Но я, например, знал, что, приезжая в Гатчину, Тройницкий советовался с Серафимой Николаевной, что можно взять из запасов и чуть «разрядить» китайскую галерею для удовлетворения требований Внешторга. Ну и что же тут позорного? Мы-то, работники пригородов, знали, что который год каждый квартал финорганы спускают во все дворцы план, на какую сумму надо выделить так называемых «госфондов» для продажи по весьма низким ценам всевозможных предметов царского обихода: сервизов, люстр, мебели, ковров – на внутреннее употребление, в основном конечно крупным советским чиновникам. И при этом никто не спрашивал, что об этом думают хранители.
Я много раз слышал, как шипели на Тройницкого, будто взялся чуть не за предательство. И мне было радостно, что Михаил Васильевич назвал его, не таясь, своим другом. Значит, верит ему и в новых обстоятельствах, не обвиняет огульно, как другие, в большинстве, я был уверен, с голоса Орбели.
А во-вторых, не скрою, мне было очень приятно, что через столько лет он, один из самых видных работников Эрмитажа, помнит мое имя.
Таково было наше знакомство с Михаилом Васильевичем, после которого несколько лет мы только раскланивались. Если не ошибаюсь, в 1938 году я услышал, что по представлению Эрмитажа о присвоении ученых степеней без защиты один Доброклонский по сумме напечатанных работ признан доктором искусствоведения. И меня это очень порадовало, он соответствовал моим представлениям о настоящем ученом. Хотя ни одной работы его я тогда еще не читал: все они были о западноевропейском искусстве, до которого я так и не дорос.

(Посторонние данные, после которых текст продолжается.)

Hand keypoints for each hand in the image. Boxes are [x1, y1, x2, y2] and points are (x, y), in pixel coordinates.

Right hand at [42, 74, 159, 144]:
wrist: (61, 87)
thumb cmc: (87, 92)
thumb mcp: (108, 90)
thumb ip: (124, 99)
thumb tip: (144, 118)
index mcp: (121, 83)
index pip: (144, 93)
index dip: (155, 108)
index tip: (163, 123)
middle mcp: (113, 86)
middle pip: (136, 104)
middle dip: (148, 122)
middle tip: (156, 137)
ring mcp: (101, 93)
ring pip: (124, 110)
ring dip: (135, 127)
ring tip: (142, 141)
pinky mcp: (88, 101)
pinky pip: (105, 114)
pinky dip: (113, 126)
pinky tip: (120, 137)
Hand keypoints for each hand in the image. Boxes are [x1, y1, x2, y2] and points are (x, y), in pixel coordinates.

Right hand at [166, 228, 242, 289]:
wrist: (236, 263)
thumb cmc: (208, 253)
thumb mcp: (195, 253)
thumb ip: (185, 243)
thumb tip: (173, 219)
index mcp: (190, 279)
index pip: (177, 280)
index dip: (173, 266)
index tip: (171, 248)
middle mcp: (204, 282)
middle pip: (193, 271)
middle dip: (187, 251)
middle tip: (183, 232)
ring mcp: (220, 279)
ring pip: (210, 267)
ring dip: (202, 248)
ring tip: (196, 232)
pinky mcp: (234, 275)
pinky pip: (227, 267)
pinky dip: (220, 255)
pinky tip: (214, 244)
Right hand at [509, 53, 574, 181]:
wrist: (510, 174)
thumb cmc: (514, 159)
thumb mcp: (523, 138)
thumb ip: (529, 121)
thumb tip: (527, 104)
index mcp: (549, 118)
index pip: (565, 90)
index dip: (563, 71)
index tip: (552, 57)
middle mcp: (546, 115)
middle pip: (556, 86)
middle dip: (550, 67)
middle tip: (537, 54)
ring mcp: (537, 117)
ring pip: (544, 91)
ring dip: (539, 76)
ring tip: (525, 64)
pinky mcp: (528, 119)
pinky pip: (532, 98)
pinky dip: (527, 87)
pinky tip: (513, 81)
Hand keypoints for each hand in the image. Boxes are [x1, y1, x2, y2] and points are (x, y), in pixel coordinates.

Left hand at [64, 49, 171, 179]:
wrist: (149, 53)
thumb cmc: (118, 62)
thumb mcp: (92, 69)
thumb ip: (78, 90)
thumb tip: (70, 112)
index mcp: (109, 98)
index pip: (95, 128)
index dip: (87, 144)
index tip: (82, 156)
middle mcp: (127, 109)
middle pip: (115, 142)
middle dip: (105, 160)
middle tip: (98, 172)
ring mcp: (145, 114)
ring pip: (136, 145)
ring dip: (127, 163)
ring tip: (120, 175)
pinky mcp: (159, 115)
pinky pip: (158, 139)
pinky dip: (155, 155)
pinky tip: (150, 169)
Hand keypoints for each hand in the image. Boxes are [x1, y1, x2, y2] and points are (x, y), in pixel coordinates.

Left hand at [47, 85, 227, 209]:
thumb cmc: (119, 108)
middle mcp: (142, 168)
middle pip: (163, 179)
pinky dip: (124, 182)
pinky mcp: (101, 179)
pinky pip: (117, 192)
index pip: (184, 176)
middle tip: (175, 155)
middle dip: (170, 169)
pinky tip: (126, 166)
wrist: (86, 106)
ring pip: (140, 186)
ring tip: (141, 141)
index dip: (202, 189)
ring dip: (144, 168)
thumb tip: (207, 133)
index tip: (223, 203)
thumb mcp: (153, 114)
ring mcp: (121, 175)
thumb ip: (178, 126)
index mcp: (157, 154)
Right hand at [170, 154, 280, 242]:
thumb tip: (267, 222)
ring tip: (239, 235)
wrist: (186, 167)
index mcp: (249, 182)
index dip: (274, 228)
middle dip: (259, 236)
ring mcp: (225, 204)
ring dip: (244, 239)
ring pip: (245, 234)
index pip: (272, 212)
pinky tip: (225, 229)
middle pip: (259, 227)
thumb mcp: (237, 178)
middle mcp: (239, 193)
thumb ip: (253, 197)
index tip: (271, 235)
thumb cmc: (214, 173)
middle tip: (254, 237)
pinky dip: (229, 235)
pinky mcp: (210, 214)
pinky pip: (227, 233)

А когда ранней весной 1941 года тот отдел Музея этнографии, в котором я работал, влился в Эрмитаж, была образована комиссия по разбору всех наших собраний. Требовалось определить, что из них достойно включения в инвентарь Эрмитажа, а что выделяется в так называемый Музейный фонд, из которого черпали нужное им провинциальные музеи.

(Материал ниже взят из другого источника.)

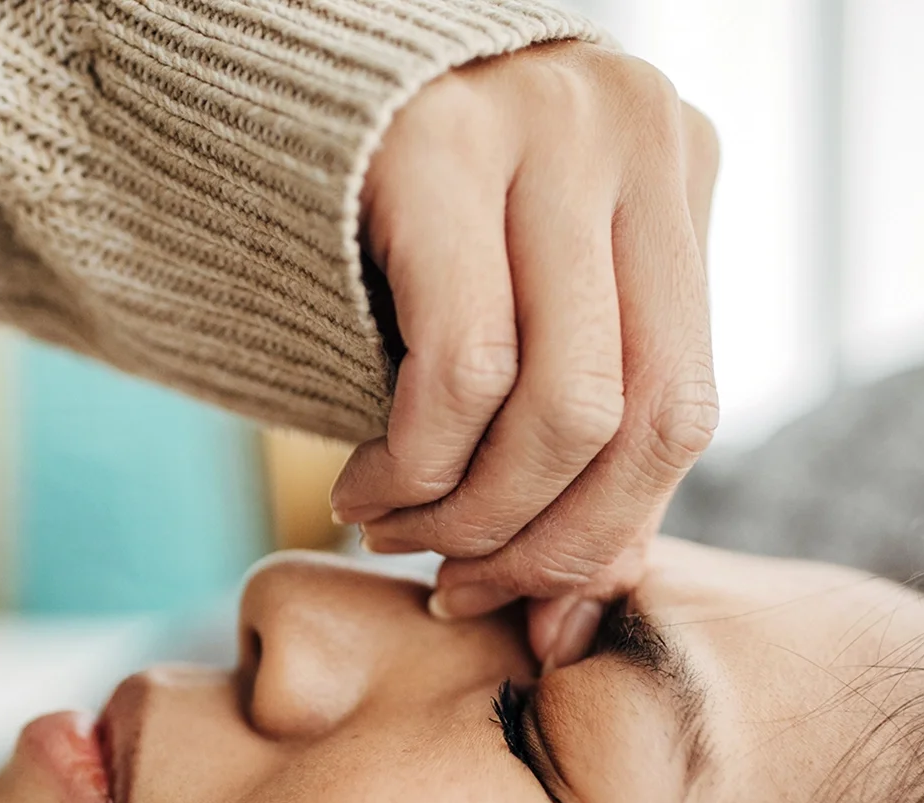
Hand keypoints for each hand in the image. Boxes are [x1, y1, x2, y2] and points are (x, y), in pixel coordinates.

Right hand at [338, 41, 719, 667]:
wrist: (239, 67)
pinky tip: (362, 485)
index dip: (606, 535)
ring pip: (560, 405)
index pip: (684, 403)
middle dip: (544, 543)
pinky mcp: (436, 144)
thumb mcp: (511, 300)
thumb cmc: (379, 212)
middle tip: (458, 585)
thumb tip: (580, 613)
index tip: (531, 608)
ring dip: (468, 513)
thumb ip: (570, 428)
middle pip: (639, 414)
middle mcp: (631, 131)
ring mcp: (545, 126)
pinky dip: (415, 466)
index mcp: (673, 164)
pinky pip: (463, 369)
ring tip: (393, 530)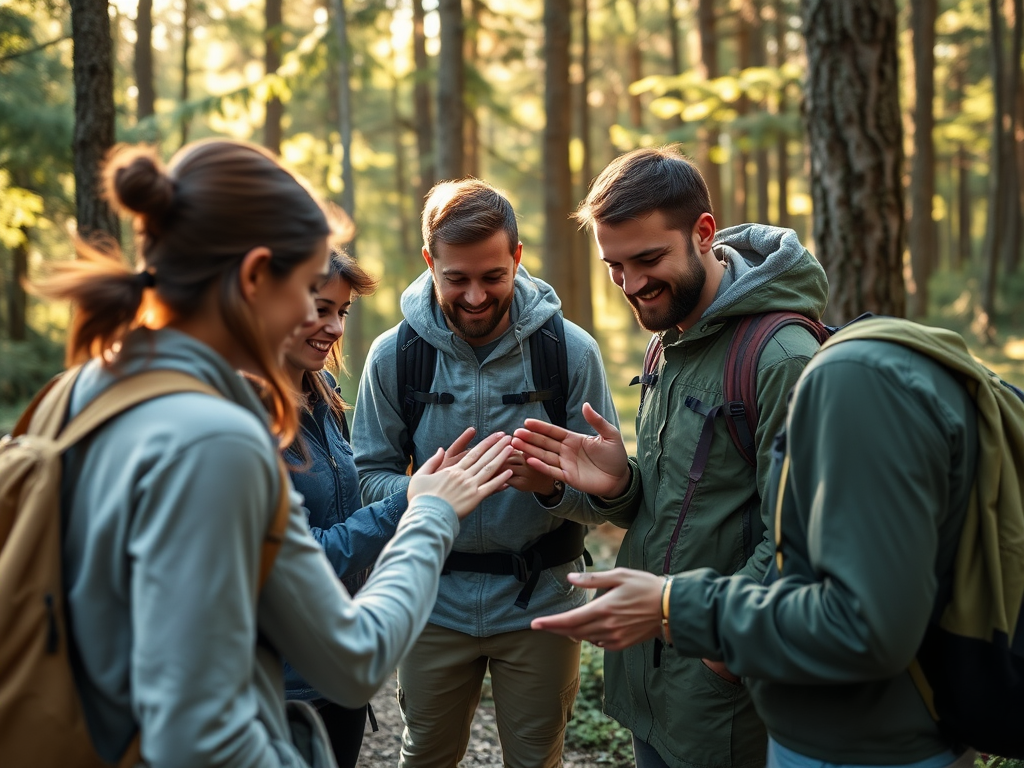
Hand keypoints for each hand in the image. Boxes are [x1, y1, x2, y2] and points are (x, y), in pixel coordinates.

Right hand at [408, 432, 513, 518]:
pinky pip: (490, 488)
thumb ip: (432, 462)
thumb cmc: (421, 498)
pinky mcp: (474, 499)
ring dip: (501, 458)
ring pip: (489, 469)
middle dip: (497, 446)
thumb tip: (440, 450)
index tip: (495, 436)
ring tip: (512, 449)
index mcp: (453, 470)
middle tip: (509, 437)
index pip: (473, 453)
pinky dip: (500, 480)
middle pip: (484, 458)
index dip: (486, 444)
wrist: (426, 515)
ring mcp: (470, 487)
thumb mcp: (420, 476)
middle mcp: (464, 475)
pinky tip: (509, 473)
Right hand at [512, 402, 629, 497]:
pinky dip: (540, 466)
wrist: (620, 479)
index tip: (527, 422)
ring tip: (515, 445)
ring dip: (530, 450)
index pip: (554, 431)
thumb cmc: (616, 456)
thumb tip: (586, 404)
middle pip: (544, 443)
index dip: (540, 427)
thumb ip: (597, 421)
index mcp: (574, 439)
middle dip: (530, 438)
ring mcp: (566, 464)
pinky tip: (529, 460)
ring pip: (544, 456)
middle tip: (515, 434)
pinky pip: (552, 471)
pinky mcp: (568, 477)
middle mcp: (566, 451)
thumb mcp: (610, 435)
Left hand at [530, 568, 664, 650]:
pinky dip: (589, 637)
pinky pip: (599, 644)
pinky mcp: (622, 644)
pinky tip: (589, 629)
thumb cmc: (645, 586)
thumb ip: (592, 579)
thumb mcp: (619, 575)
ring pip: (585, 638)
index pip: (569, 620)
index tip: (534, 624)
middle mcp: (607, 627)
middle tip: (542, 625)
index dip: (550, 623)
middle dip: (556, 629)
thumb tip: (570, 578)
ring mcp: (615, 638)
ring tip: (563, 625)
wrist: (670, 607)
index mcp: (604, 609)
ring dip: (572, 633)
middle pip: (573, 632)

Мне довелось показывать живопись и рисунки М. В. Доброклонскому и В. Ф. Левинсон-Лессингу. Оба эти знатока почти всегда сходились во мнениях, без подсказки называя и русских авторов, но нередко огорчали меня, безоговорочно бракуя то, что мне казалось стоящим сохранения в Эрмитаже. Посмотрев на предмет, они роняли равнодушно: «Подражательно… Сухо и скучно… Слабый рисунок… Повторение такого-то…» И после этих оценок я, услышав их аргументы, в большинстве случаев не мог не признать их правоты. А иногда их слова как бы заново открывали мне сущность давно известного изображения. Так случилось, например, с двумя рисунками Куртейля, долго висевшими на выставке «Труд и быт крепостных», по которой я водил экскурсии в 1928–30-х годах. Это были оплечные портреты крепостных актрис. Одна из них была изображена, очевидно, в роли Клеопатры. Лицо, повернутое чистым фасом, волосы, разделенные над срединой лба двумя симметричными волнами, увенчаны диадемой, брови скорбно сведены, взгляд устремлен вверх, губы полураскрыты, будто произносят монолог. А в руке, близ груди, голова змеи, готовой ужалить. Другая изображена в три четверти с несколько поникшей головой в прическе по моде времён Директории. Опущенный взор, мягкие очертания как бы усталых черт.
Всмотревшись в них – я поставил их, наклеенных на картон, рядом, – Михаил Васильевич сказал, обойдясь без моей подсказки:
– Да это наш старый знакомый Куртейль! Приятные, выразительные рисунки, хотя слегка выцвели и зря покрыты лаком. Прочтите, пожалуйста, что у вас о них записано…
Я прочел строки из нашего инвентаря.
Подготовка к выставке в Эрмитаже. Справа М. В. Доброклонский. 1944 год. (Государственный Эрмитаж, Санкт-Петербург)
М. В. Доброклонский
– Все так, – сказал Владимир Францевич. – Только, по-моему, это не два различных лица, как у вас сказано, а одна и та же женщина. Одна в роли, другая в жизни, вне сцены.
– Пожалуй, – подтвердил Доброклонский. – Там хорошо выражен трагический пафос предстоящей тирады. А тут усталость, женственность и поникшая подневольность… Веришь, что эта бедняжка – крепостная…
И я увидел, что они правы, хотя два года выдавал эти рисунки за портреты двух различных лиц, и никто мне ни разу не возразил. Но черты лица и вправду были так схожи… Да, надо уметь видеть!